И в эту ночь Аполинарио вновь повстречался с сержантом Франтой Тибуреком, ставшим теперь лейтенантом. Чех, руководивший группой солдат, которые раскладывали костры, тотчас же узнал своего старого знакомца.
– Ба! Да это же бразилец…
За годы войны Аполинарио видел столько разных лиц, сталкивался с людьми стольких национальностей, что в первую минуту не распознал, кто этот лейтенант, где он с ним встречался.
– Так вы меня не припоминаете? Франта Тибурек, сержант, чех из бригады имени Димитрова в те времена, когда еще существовали интернациональные бригады… После их ликвидации я остался в Испании… Мы встречались с вами, вспомните…

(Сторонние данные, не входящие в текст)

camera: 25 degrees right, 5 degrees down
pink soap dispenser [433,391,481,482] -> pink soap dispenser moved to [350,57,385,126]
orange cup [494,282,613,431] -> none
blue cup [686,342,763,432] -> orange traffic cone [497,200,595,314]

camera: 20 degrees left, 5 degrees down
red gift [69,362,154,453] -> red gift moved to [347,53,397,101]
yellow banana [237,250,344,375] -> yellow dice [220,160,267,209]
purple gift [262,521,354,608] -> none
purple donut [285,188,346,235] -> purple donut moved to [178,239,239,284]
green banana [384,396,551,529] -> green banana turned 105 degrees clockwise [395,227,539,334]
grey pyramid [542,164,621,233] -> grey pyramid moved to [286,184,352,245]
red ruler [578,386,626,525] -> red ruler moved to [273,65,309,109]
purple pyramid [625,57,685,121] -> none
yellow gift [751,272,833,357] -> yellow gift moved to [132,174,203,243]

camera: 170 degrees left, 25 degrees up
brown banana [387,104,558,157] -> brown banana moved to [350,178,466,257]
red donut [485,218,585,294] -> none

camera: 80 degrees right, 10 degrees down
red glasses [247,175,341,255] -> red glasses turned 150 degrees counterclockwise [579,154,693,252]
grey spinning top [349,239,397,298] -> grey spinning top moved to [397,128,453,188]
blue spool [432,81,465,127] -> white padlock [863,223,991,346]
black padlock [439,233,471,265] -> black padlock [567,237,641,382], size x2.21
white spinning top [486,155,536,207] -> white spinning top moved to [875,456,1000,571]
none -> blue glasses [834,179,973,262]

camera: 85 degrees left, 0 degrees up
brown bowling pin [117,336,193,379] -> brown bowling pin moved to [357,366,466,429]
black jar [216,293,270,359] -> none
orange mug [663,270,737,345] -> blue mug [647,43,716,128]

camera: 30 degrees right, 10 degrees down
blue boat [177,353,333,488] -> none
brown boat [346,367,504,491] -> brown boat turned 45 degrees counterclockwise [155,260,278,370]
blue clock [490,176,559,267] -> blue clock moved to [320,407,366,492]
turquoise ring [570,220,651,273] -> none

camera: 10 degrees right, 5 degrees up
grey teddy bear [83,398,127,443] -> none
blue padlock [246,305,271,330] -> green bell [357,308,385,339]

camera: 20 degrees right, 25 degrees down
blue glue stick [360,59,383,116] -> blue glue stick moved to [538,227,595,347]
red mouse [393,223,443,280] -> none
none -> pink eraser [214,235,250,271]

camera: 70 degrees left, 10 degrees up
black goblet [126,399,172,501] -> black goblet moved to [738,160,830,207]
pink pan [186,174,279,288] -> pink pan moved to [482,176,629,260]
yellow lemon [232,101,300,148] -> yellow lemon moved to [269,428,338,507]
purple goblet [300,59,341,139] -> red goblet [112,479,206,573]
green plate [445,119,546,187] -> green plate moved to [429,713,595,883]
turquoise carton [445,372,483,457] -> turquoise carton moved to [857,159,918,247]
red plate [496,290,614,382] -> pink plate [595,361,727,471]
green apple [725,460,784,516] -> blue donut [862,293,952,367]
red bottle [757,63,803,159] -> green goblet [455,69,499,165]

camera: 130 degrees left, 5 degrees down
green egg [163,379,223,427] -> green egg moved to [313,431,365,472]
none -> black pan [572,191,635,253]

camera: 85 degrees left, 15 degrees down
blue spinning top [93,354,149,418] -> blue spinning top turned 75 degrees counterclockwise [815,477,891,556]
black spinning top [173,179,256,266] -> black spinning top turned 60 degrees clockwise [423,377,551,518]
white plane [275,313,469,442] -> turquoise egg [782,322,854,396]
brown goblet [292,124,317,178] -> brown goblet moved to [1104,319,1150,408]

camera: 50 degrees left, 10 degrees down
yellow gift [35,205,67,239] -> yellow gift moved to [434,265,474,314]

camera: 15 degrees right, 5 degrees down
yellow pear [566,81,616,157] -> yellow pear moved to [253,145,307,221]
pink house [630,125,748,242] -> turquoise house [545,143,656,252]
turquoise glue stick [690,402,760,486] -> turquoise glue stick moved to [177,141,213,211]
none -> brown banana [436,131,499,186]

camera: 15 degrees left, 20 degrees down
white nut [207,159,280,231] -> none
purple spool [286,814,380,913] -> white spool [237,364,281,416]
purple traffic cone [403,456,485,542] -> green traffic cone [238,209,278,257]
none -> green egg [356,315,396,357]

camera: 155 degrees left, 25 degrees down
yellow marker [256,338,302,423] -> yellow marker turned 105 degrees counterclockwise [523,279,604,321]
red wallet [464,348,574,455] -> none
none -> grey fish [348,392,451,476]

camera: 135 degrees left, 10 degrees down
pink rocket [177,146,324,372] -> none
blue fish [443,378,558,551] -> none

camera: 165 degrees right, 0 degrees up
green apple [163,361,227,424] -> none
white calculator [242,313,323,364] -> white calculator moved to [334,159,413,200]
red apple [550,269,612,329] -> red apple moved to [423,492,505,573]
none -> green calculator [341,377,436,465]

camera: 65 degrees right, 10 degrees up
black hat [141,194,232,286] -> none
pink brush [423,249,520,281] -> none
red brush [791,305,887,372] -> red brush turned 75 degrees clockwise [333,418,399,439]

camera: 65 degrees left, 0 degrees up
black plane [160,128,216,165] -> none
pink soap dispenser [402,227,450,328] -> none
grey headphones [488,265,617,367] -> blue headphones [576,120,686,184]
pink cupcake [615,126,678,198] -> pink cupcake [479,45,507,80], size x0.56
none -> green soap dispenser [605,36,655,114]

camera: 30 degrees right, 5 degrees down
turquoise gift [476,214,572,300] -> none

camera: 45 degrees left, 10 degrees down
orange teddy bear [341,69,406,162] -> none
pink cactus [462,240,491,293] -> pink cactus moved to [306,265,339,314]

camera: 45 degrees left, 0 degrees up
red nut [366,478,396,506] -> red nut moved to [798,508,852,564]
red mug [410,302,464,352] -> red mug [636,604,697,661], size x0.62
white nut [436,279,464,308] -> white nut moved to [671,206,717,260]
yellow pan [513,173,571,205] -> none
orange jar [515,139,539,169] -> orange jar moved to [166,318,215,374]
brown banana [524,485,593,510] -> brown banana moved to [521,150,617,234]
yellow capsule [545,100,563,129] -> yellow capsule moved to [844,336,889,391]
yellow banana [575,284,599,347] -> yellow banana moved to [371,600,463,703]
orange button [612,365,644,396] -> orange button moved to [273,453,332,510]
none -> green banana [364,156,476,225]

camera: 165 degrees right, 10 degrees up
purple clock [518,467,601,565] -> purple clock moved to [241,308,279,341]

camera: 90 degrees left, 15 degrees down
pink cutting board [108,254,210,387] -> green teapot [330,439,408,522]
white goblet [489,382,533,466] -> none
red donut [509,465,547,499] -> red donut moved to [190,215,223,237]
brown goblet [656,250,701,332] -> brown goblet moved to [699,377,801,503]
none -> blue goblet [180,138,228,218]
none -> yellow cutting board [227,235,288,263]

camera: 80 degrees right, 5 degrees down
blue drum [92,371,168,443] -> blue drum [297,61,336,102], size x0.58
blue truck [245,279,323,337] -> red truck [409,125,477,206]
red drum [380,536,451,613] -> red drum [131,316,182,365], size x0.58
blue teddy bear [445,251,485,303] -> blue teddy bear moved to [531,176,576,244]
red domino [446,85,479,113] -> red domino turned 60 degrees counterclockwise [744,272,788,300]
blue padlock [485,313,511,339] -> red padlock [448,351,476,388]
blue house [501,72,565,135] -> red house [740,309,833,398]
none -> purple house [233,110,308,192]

И вдруг вся сцена возникла в памяти Аполинарио: он вспомнил сержанта, перебегавшего поле и принятого ими за нациста – убийцу крестьянского семейства, вспомнил, как затем этот сержант дал ему газету с известиями о забастовке в Сантосе и как потом они вместе пили за здоровье Престеса и Готвальда. Они обнялись, и чех сказал:
– Кончилась наша война… Но если они воображают, что она закончена навсегда, они глубоко заблуждаются. Наступит пора, когда испанский народ снова вернется к своим очагам, и в этот день я желал бы опять быть с ним вместе…
Он обернулся назад, к испанской границе; где-то там далеко находилась могила Консоласьон – девушки из Мадрида, которую он любил. Так же, как и Аполинарио, после роспуска интернациональных бригад он оставался в Испании. Оторвал взгляд от испанской земли и пошел рядом с бразильским офицером.
– Завтра мы должна отправиться в ближайший пункт – кажется, он называется Пра-де-Мольо – и там сдать оружие французским властям…
Аполинарио утвердительно кивнул:
– Да, я уже это знаю…
Ледяной ветер проникал сквозь шинели, обжигал. Франта Тибурек вдруг остановился и неожиданно спросил:
– А как идут дела в вашей стране?
– Плохо. Фашистское правительство, полицейский террор. Убивают наших товарищей…
Лицо чеха – честное лицо рабочего – отразило волновавшие его чувства.
– Вы, конечно, знаете, что происходит в Чехословакии? Теперь, когда с Испанией покончено, Гитлер готовится напасть на мое отечество… С момента мюнхенского сговора я нахожусь в том же положении, что и вы… Мысли мои – в Праге. Эти лондонские и парижские политиканы продали и Испанию, и Чехословакию…
– Они еще гнуснее, чем Гитлер… – заметил Аполинарио.
– Трудно решить, кому отдать предпочтение: шакалам или тиграм…
Они пошли молча. У зажженных костров грелись солдаты, женщины, старики. Одна женщина нежным голосом пела ребенку колыбельную песенку. Франта Тибурек сказал:
– Так или иначе, но я возвращусь в Прагу. Партии сейчас очень нужны люди. Я возвращусь во что бы то ни стало. Там сейчас трудная пора. – Он закурил. – А вы знаете, что здесь происходит? Всех бросают в концентрационные лагери.
– Знаю… – Голос лейтенанта громко и решительно звучал в тишине ночи: – В первые дни они еще могут дать некоторые поблажки. Но затем все сведется к тюремному режиму. Как будто преступники мы, а не Франко, будто мы – враги Франции… Я выполню долг солдата до самого конца, но после того как мы сдадим оружие, я попытаюсь бежать. Так или иначе, доберусь до Праги.